Self-Esteem In The Face Of Rejection

Ana Gonzalez

Many people come to therapy seeking to develop a high self-esteem. Time and time again, I meet with people who, after some form of rejection – a break up, negative feedback at work, someone ghosting on one of several online dating platforms – experience a shift in their perception of themselves.
How do we maintain our self-esteem in the face of rejection?

The answer lies in the very definition of what you hope to achieve: self-esteem. Self-esteem, as defined by Albert Ellis, father of Rational Emotive Behavioral Therapy, is the rating of oneself in terms of two goals: achieving success and winning the approval of significant others. Both are two common goals that many of us hope to achieve and sometimes rate ourselves depending on how well we’ve met them.

The problem with striving to achieve self-esteem is that the self is an ever-changing and too complex concept to be viewed as a single being. The self is comprised of an infinite amount of traits – beliefs, behaviors, emotions, other attributes – that each represent different aspects of us. In other words, your performance, for example, is a part of you, but definitely not all of you. These innumerous traits are rateable, but the self is not.

Instead of self-esteem, we should aim for self-acceptance. Self-acceptance is the ability to respect or approve of yourself even when you view your behaviors as undesirable. As Ellis states in his book The Myth of Self-Esteem, “It is good to achieve my goals because I desire to fulfill them. But I am never a good person or a bad person, no matter what I do. I don’t have to rate myself at all – only what I think, feel, and do.”

Some of you readers might be thinking that if you accept yourself, you’d be throwing in the towel and giving up on improving the aspects of yourself that you wish to improve. This, however, is not true in the slightest!

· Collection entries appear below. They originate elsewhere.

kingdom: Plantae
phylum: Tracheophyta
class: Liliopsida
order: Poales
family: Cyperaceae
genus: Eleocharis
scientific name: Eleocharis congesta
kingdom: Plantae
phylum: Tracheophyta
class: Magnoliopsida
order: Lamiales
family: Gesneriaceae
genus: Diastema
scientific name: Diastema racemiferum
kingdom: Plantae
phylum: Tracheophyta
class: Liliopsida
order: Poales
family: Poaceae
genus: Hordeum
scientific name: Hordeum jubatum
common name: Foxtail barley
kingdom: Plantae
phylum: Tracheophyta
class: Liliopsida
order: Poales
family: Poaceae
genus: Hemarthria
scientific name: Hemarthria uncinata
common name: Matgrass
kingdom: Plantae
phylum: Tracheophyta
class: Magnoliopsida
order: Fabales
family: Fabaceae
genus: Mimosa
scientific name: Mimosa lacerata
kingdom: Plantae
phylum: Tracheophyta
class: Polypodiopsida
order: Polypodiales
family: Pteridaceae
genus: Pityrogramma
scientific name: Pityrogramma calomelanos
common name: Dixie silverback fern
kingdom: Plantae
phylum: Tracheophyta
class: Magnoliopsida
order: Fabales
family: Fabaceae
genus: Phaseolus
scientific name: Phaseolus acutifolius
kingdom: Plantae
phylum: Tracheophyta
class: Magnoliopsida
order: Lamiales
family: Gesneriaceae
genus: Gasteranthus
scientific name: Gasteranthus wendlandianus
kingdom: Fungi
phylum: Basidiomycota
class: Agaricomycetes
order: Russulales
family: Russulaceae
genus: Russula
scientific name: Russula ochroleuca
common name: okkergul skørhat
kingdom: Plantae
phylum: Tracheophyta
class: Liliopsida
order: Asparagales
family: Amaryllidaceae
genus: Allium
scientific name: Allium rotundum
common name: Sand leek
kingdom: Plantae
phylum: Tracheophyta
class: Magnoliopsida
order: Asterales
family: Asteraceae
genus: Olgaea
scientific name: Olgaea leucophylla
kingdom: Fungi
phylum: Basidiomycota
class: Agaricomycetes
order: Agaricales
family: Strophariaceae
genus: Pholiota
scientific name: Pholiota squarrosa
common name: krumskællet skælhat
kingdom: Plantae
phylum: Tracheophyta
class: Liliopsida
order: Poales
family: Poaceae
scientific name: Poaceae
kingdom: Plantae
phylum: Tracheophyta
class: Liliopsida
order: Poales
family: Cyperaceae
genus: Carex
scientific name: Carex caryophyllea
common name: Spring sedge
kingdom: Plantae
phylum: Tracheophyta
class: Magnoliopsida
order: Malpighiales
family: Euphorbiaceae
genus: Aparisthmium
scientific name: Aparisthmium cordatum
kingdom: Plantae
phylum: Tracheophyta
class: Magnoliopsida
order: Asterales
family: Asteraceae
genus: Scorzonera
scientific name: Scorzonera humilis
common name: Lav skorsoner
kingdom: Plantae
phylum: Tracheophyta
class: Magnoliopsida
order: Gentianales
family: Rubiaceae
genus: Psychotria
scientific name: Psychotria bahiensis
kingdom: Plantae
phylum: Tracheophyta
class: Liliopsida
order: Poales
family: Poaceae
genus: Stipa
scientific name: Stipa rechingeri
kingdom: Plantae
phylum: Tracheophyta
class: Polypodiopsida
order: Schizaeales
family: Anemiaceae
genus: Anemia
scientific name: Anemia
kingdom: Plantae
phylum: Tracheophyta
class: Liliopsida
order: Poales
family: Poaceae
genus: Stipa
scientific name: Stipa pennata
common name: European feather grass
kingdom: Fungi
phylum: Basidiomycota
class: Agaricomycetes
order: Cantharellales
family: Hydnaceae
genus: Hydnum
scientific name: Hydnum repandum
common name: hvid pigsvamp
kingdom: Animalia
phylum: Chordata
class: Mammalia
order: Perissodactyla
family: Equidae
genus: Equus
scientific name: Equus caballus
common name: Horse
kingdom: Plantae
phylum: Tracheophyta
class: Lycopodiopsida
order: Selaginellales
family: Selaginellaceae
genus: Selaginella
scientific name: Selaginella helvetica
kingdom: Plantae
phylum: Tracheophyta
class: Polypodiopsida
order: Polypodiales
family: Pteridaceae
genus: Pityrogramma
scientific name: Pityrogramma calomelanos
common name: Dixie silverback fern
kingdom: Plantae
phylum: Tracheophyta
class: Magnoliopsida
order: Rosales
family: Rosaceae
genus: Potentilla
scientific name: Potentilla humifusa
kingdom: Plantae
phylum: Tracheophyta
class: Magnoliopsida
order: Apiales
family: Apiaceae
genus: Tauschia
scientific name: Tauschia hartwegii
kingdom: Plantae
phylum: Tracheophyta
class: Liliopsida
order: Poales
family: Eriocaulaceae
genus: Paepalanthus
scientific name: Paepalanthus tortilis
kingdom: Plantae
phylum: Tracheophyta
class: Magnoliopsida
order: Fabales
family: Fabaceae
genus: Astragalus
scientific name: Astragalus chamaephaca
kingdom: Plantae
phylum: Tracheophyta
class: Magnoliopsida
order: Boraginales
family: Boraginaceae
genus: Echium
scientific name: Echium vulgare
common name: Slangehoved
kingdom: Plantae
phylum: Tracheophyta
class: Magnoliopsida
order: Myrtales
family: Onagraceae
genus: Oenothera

When you accept yourself as a fallible human being who sometimes does good things and also does bad things, you can then begin to change because you’ve made the distinction between you and what you hope to improve. In other words, if you begin to look at yourself as a person who sometimes eats junk food and doesn’t exercise, for example, as opposed to viewing yourself as a lazy couch potato, you’re more likely to be able to change the aspects of yourself that you want to improve because you have identified the traits you wish to alter without defining your totality as a human by these traits.

Because the majority of us are raised with the tendency to make these global ratings of ourselves – you are either a good girl or a bad girl – we are well versed in overgeneralizing. However, we can stop this tendency if we put in the work and practice self-acceptance instead.